The founders of ridesharing app Uber attended the Web Summit in 2011 where they agreed the terms to a $26.5 million cash injection over a pint of Guinness. Three years later and the app is now valued at $18.5bn. Other noticeable mobile-first start ups that have reached billion dollar valuations are AirBnB, Dropbox and Xiaomi. This year the overwhelming majority of exhibitors at the Summit were displaying mobile technology products.

3.         “Half of payments are on mobile” – Pieter van der Does, CEO, Ayden

Mobile payments have always featured at the Summit but this year saw increased activity around the area, primarily due to Apple’s recent entrance into the market. Braintree, which was purchased by PayPal for $800m in 2013, deployed a mobile first strategy and have seen their user base grow to 80 million consumers this year. Venmo, a mobile-only peer to peer site payments site now facilitates $2.8bn in payments per annum in the USA. Payments are a real growth services among users on their mobile devices.

4.         “The shift to mobile is as big as from print to desktop” – Jimmy Maymann, CEO, Huffington Post

Some of the best known global publishing brands had a lot to say on integrating mobile into their business. Huffington Post have successfully embraced mobile and were quick to realize that ‘we can’t just say, if it works on desktop, it works on mobile’. Flipboard’s Mike McCue, commented that mobile is helping people link directly to other people, rather than webpages linking to webpages. Most interestingly, the Financial Times observed that weekend traffic is what people ‘like to do’ and “it’s all mobile”. This is further evidence that people are choosing their mobile devices as their preferred means of receiving news and content but catering to the mobile audience is not as straightforward as it seems.
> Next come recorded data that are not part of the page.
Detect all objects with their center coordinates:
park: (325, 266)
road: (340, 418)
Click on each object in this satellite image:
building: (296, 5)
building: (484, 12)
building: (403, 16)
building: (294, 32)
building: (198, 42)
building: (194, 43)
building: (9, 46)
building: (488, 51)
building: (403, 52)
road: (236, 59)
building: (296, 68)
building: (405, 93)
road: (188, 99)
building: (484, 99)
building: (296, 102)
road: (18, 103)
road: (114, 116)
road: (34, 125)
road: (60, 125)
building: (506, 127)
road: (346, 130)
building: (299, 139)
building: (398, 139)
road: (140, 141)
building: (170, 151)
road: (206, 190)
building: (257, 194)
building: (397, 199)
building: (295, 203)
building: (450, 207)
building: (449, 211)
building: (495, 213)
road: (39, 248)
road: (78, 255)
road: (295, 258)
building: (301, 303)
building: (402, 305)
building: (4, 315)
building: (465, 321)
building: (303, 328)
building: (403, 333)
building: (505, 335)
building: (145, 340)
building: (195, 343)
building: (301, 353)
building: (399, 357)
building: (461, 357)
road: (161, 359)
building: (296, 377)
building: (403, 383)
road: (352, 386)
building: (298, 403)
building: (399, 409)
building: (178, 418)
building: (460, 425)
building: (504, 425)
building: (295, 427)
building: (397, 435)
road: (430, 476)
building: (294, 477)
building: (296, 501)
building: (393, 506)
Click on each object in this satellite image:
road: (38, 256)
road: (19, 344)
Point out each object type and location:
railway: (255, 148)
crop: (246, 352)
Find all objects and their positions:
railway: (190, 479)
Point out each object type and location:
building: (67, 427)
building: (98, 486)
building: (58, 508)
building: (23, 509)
5.         “It’s a lot harder than we thought” – Michael Acton Smith, CEO, Mind Candy

Mind Candy is a hugely successful gaming company that originally focused on desktop gaming. Their CEO admitted that they knew that mobile was going to be important but he recognized that resources into mobile were not invested in, as such, when they needed to fully engage with mobile to develop their business, it was a lot more difficult to do, than if they had looked at it strategically and invested in it earlier.

To conclude, the prevailing sentiment amongst attendees, exhibitors and speakers was that you need to focus on mobile and you need to begin this focus early. If you are lacking in the skills to go mobile, find with people with the skills because time and money wasted on mobile will have a detrimental effect on your business.